| EXERCISE OBJECTIVE |
Write every entry out again with no changes, and leave the images behind.
───── RECORDS TO USE ─────
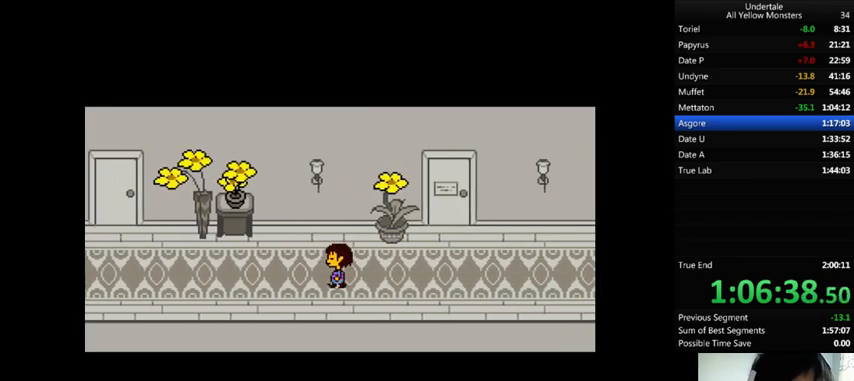
{"keys": ["left"], "events": [[100, "z", "down"], [167, "x", "down"], [233, "z", "up"], [300, "x", "up"], [300, "z", "down"], [400, "x", "down"], [433, "z", "up"], [500, "x", "up"]]}
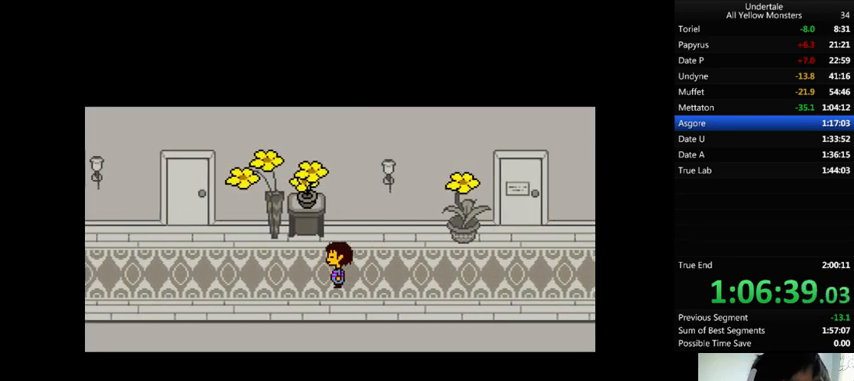
{"keys": ["left", "z"], "events": [[67, "z", "down"], [133, "x", "down"], [167, "z", "up"], [233, "x", "up"], [267, "z", "down"], [367, "x", "down"], [400, "z", "up"], [467, "x", "up"], [500, "z", "down"]]}
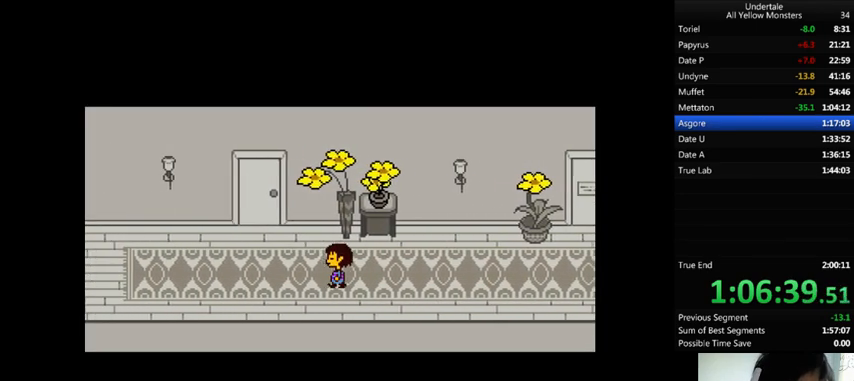
{"keys": ["left", "z"], "events": [[67, "x", "down"], [100, "z", "up"], [167, "x", "up"], [233, "z", "down"], [333, "x", "down"], [367, "z", "up"], [433, "x", "up"], [467, "z", "down"]]}
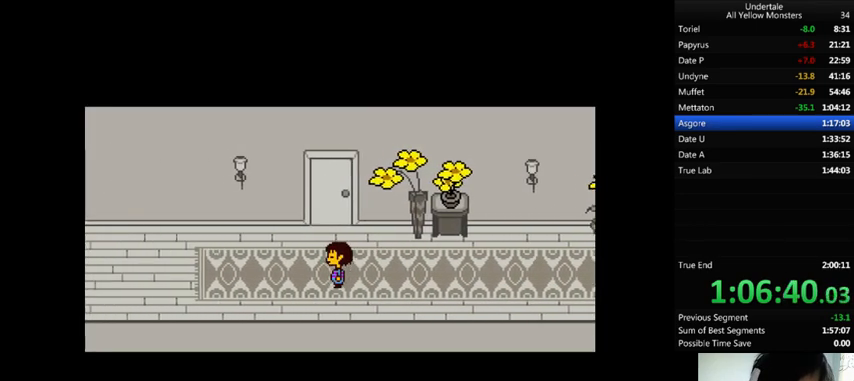
{"keys": ["left", "z"], "events": [[33, "x", "down"], [100, "z", "up"], [167, "x", "up"], [267, "z", "down"], [300, "x", "down"], [333, "z", "up"], [433, "x", "up"], [500, "z", "down"]]}
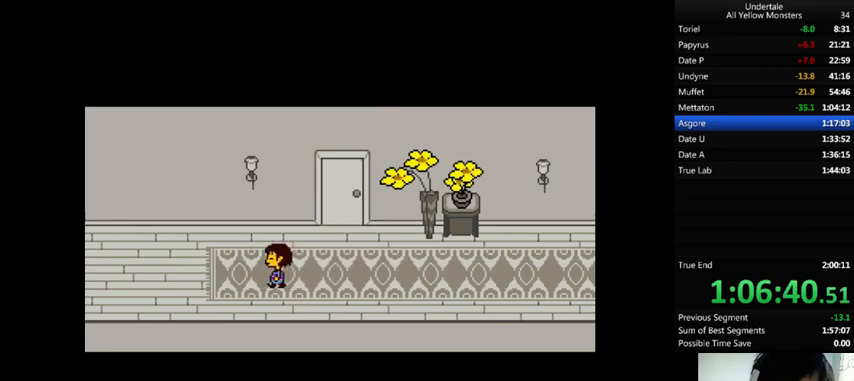
{"keys": ["left", "up", "z"], "events": [[100, "x", "down"], [133, "z", "up"], [233, "x", "up"], [233, "z", "down"], [333, "x", "down"], [400, "z", "up"], [433, "up", "down"], [433, "x", "up"], [467, "z", "down"]]}
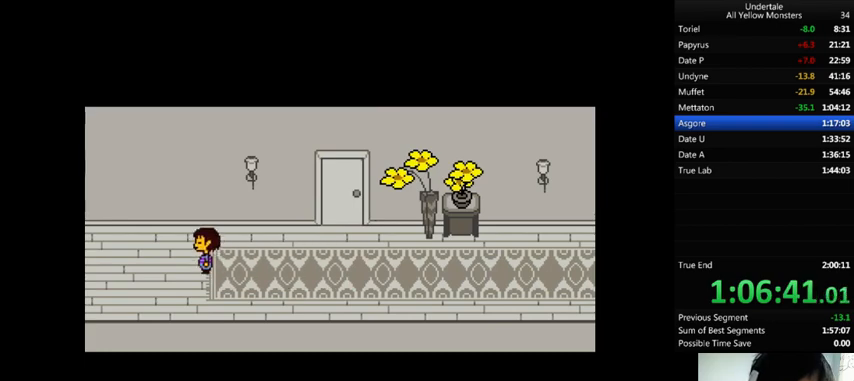
{"keys": ["down", "left", "up", "x", "z"], "events": [[33, "x", "down"], [67, "z", "up"], [200, "down", "down"], [200, "x", "up"], [200, "z", "down"], [267, "x", "down"], [300, "z", "up"], [400, "x", "up"], [400, "z", "down"], [467, "x", "down"]]}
─────
| THE COMPLETED TASK |
{"keys": ["left"], "events": [[100, "z", "down"], [167, "x", "down"], [233, "z", "up"], [300, "x", "up"], [300, "z", "down"], [400, "x", "down"], [433, "z", "up"], [500, "x", "up"]]}
{"keys": ["left", "z"], "events": [[67, "z", "down"], [133, "x", "down"], [167, "z", "up"], [233, "x", "up"], [267, "z", "down"], [367, "x", "down"], [400, "z", "up"], [467, "x", "up"], [500, "z", "down"]]}
{"keys": ["left", "z"], "events": [[67, "x", "down"], [100, "z", "up"], [167, "x", "up"], [233, "z", "down"], [333, "x", "down"], [367, "z", "up"], [433, "x", "up"], [467, "z", "down"]]}
{"keys": ["left", "z"], "events": [[33, "x", "down"], [100, "z", "up"], [167, "x", "up"], [267, "z", "down"], [300, "x", "down"], [333, "z", "up"], [433, "x", "up"], [500, "z", "down"]]}
{"keys": ["left", "up", "z"], "events": [[100, "x", "down"], [133, "z", "up"], [233, "x", "up"], [233, "z", "down"], [333, "x", "down"], [400, "z", "up"], [433, "up", "down"], [433, "x", "up"], [467, "z", "down"]]}
{"keys": ["down", "left", "up", "x", "z"], "events": [[33, "x", "down"], [67, "z", "up"], [200, "down", "down"], [200, "x", "up"], [200, "z", "down"], [267, "x", "down"], [300, "z", "up"], [400, "x", "up"], [400, "z", "down"], [467, "x", "down"]]}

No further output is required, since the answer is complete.